■ **Material for this exercise**:

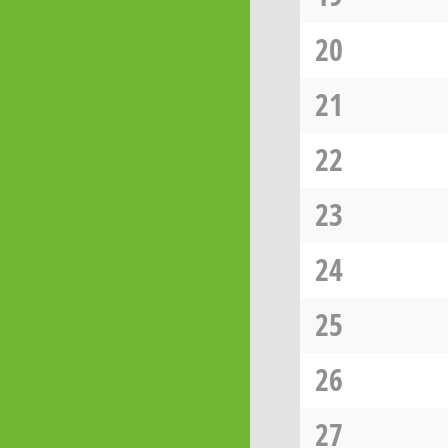
20
21
22
23
24
25
26
27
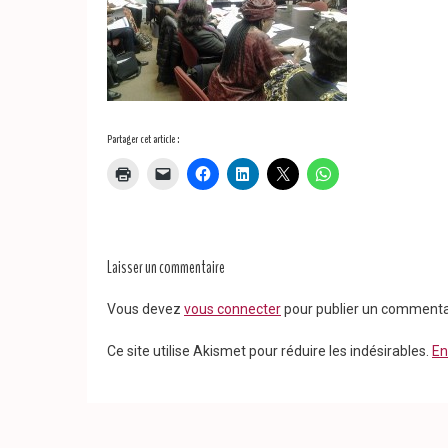
Partager cet article :
Laisser un commentaire
Vous devez
vous connecter
pour publier un commenta
Ce site utilise Akismet pour réduire les indésirables.
En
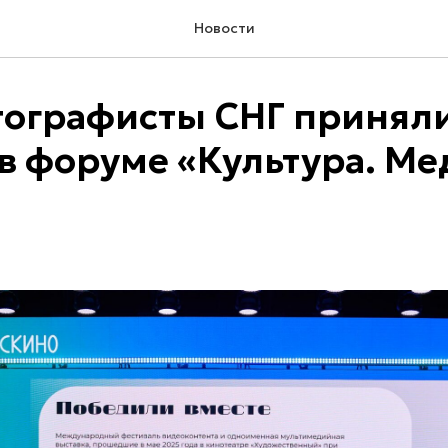
Новости
ографисты СНГ принял
 в форуме «Культура. Ме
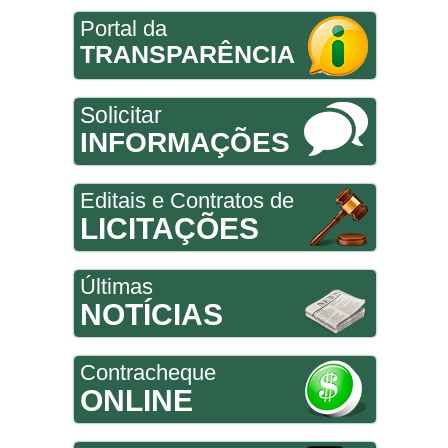
Portal da
TRANSPARÊNCIA
Solicitar
INFORMAÇÕES
Editais e Contratos de
LICITAÇÕES
Últimas
NOTÍCIAS
Contracheque
ONLINE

■ **Task prompt**:
In the text read from the pictures in all the records, switch "NOTÍCIAS" to "NOVIDADES" and reproduce every line otherwise unchanged. Leave the pictures out of the output.

■ **Answer to the exercise**:
20
21
22
23
24
25
26
27
Partager cet article :
Laisser un commentaire
Vous devez
vous connecter
pour publier un commenta
Ce site utilise Akismet pour réduire les indésirables.
En
Новости
ографисты СНГ принял
 в форуме «Культура. Ме
Portal da
TRANSPARÊNCIA
Solicitar
INFORMAÇÕES
Editais e Contratos de
LICITAÇÕES
Últimas
NOVIDADES
Contracheque
ONLINE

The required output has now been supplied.